Ansible Lesson 19 – Service Management | Dataplexa
Section II · Lesson 19

Service Management

In this lesson

service module systemd module service_facts Unit file deployment Rolling restarts

Service management is the set of Ansible tasks that control the lifecycle of system services — starting and stopping them, enabling and disabling them at boot, reloading configuration without downtime, and deploying custom systemd unit files. In nearly every provisioning and deployment playbook, service management is the final step: packages get installed, configuration files get deployed, and then services get started or restarted to pick up the new state. Done well, service management in Ansible is both safe and precise — restarting exactly the services that need it, exactly when they need it, and never unnecessarily disrupting a running system.

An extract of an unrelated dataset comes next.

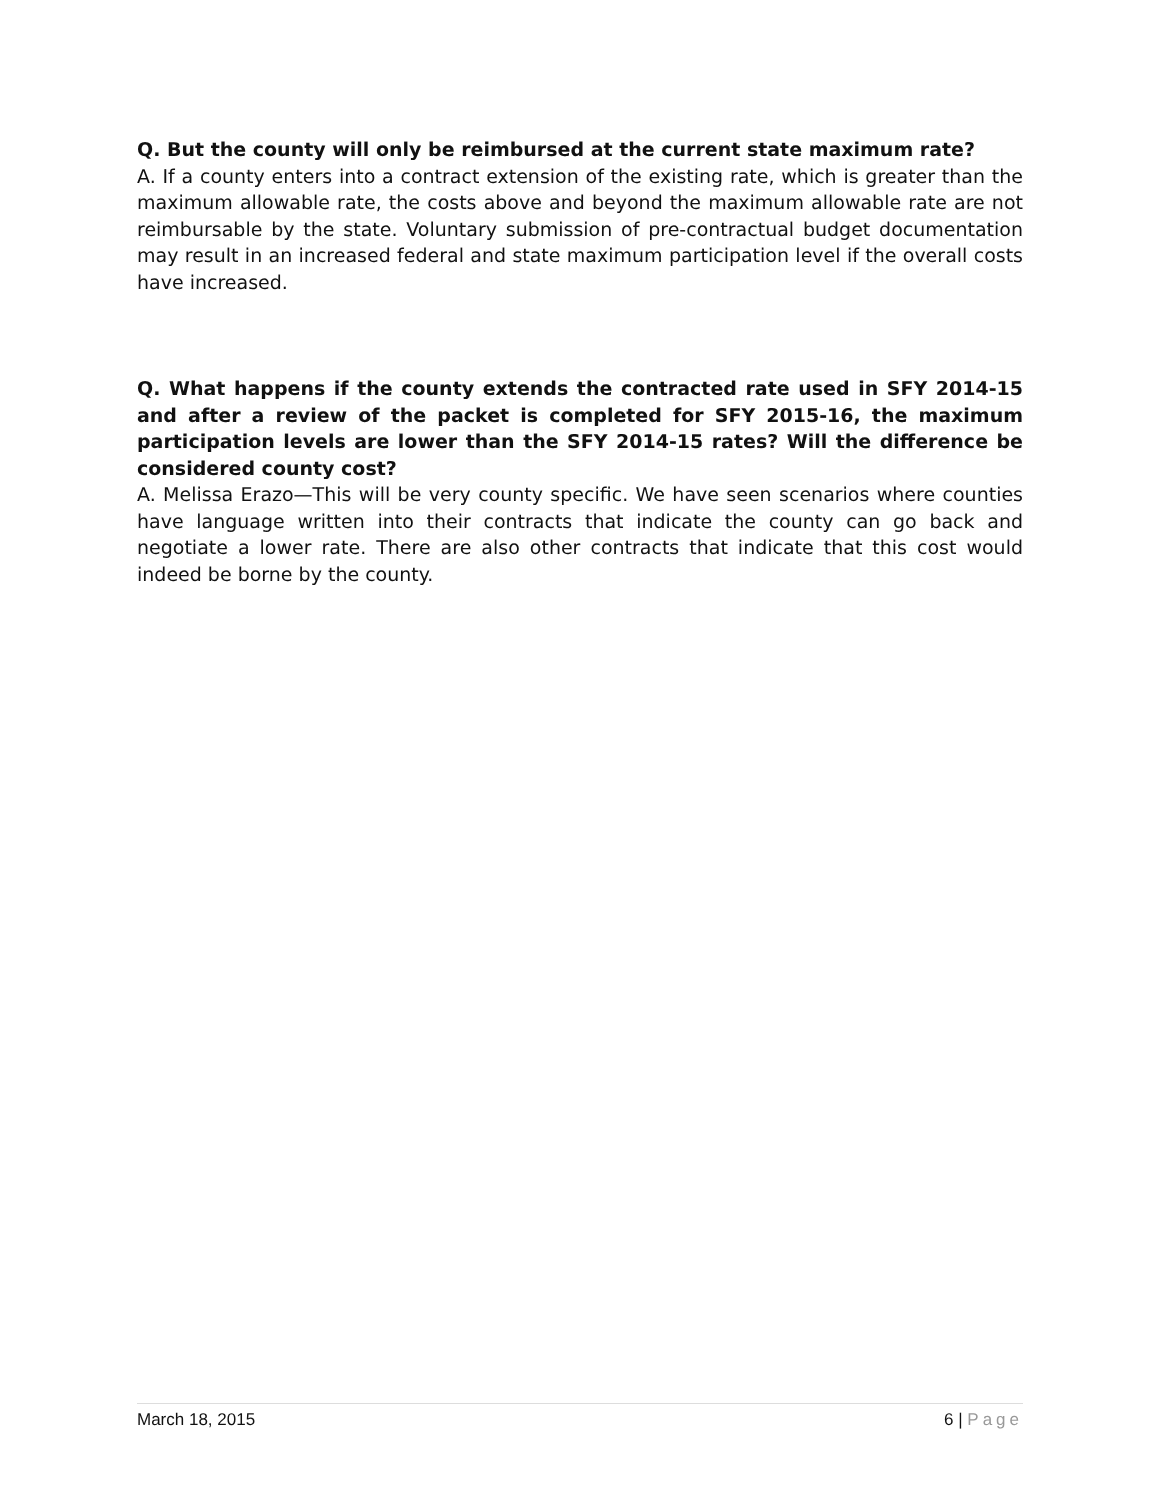Q. But the county will only be reimbursed at the current state maximum rate?
A. If a county enters into a contract extension of the existing rate, which is greater than the maximum allowable rate, the costs above and beyond the maximum allowable rate are not reimbursable by the state. Voluntary submission of pre-contractual budget documentation may result in an increased federal and state maximum participation level if the overall costs have increased.
Q. What happens if the county extends the contracted rate used in SFY 2014-15 and after a review of the packet is completed for SFY 2015-16, the maximum participation levels are lower than the SFY 2014-15 rates? Will the difference be considered county cost?
A. Melissa Erazo—This will be very county specific. We have seen scenarios where counties have language written into their contracts that indicate the county can go back and negotiate a lower rate. There are also other contracts that indicate that this cost would indeed be borne by the county.
March 18, 2015 6 | Page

service vs systemd — Choosing the Right Module

Ansible has two modules for managing services: ansible.builtin.service and ansible.builtin.systemd. Both can start, stop, enable, and disable services — but they differ in scope and portability. Knowing which to reach for saves debugging time.

ansible.builtin.service
Works across systemd, init, upstart, and BSD init systems
Use when your playbook targets mixed OS environments
Limited to: start, stop, restart, reload, enable, disable
Best for cross-platform playbooks targeting diverse infrastructure
ansible.builtin.systemd
systemd-only — all modern Linux distros (RHEL 7+, Ubuntu 15.04+, Debian 8+)
Use when you need systemd-specific features
Adds: daemon_reload, scope (user/system), unit file management, masking
Best for modern Linux fleets where systemd is guaranteed

The service Module — State Values

Like the file module, service's behaviour is driven by its state parameter. Understanding the difference between restarted and reloaded is particularly important — the wrong choice can cause unnecessary downtime.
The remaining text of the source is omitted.